Henning Wellmann
„This is not a Love Song“ – (Nicht-)Thematisierungen der Liebe im Punk
Eine Auseinandersetzung mit Punk, wenn es um das Thema Liebeslieder und popkulturelle Inszenierungen der Liebe gehen soll, erscheint auf den ersten Blick nicht gerade selbsterklärend. Schließlich ist Punk eher bekannt für offen ausgelebte Aggression und Provokation, für Grenzüberschreitungen und raue, schnelle und wenig lieblich klingende Musik. Sucht man im Punk also nach Formen des Umgangs mit Liebe, sei es musikalisch, sprachlich oder auch ganz praktisch, sticht vor allem die Abwesenheit dieses Themas ins Auge. Ganz im Gegensatz zu vielen jugend- und popkulturellen Vorläufern und Zeitgenossinnen des Punk werden Liebe, Zärtlichkeit und Intimität, wenn auch nicht komplett verbannt, so doch zumindest in die Peripherie des ästhetischen und kulturellen Ausdrucks gedrängt. Nichtsdestoweniger, so meine These, gelingt es Punk, durch seine oft ironischen und sarkastischen bis offen feindseligen Bezugnahmen auf etablierte Formen (pop-)kultureller Auseinandersetzungen mit Liebe das stark heteronormativ organisierte Feld der Liebesbeziehungen und -bekundungen zumindest partiell und temporär aufzubrechen. Auch wenn Punk sich damit dem Thema Liebe meist auf dem Umweg der Kritik und Verachtung nähert, etabliert sich ein ganz eigener, zum Teil sehr ambivalenter Umgang mit Liebe in der Gefühlskultur des Punk. Diesen Umgang, und damit zusammenhängend generell die Gefühlskultur des Punk, näher zu beleuchten, wird Ziel meines Vortrags sein.

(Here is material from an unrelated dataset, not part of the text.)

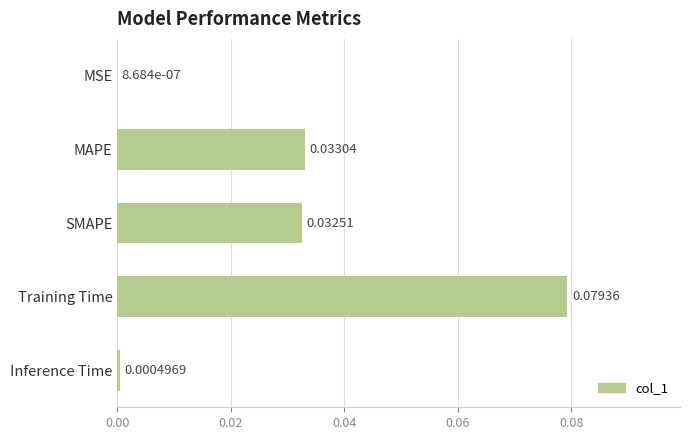

Are the bars horizontal?

Yes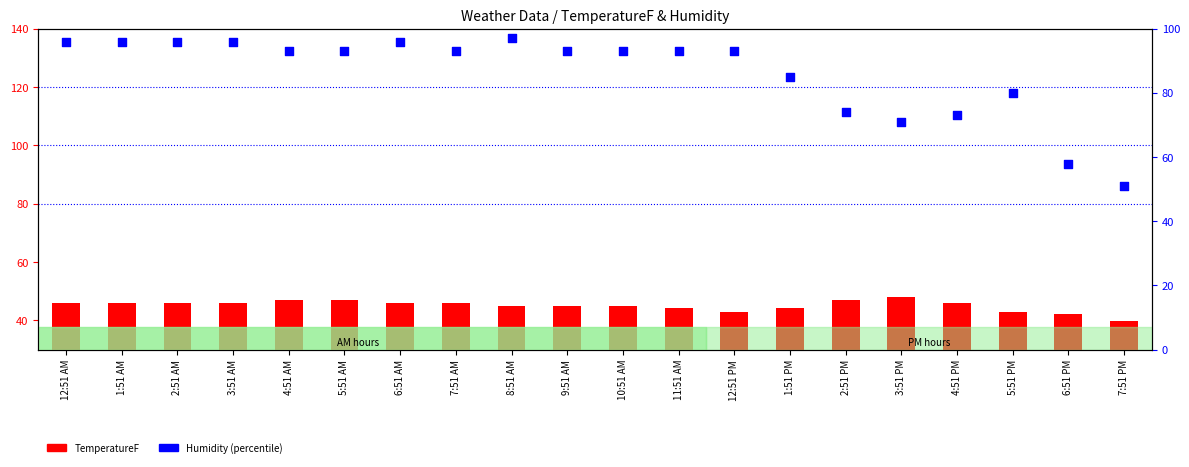

At how many categories does at least one series exceed 57?

19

Den Soundtrack dazu liefern folgende Songs: The Slits – Love and Romance, PiL – This is not a Love Song und Hans-A-Plast – Lederhosentyp.
Henning Wellmann studierte Politik- und Kulturwissenschaften an der Universität Bremen und der University of Tampere in Finnland. Von 2010 bis 2014 war er Promotionsstipendiat am Max-Planck-Institut für Bildungsforschung. Seine Arbeitsschwerpunkte sind unter anderem populäre Musikkulturen, sozialwissenschaftliche Emotionsforschung, Macht und Widerstand in zeithistorischen Kontexten. Zuletzt erschienen: „Aus den Boxen kommt pure Energie. Klänge als emotionale Transmissionsriemen in der Popkultur“, in: Anna Symanczyk, Daniela Wagner, Miriam Wendling (Hrsg.): Klang – Kontakte. Kommunikation, Konstruktion und Kultur von Klängen (2016).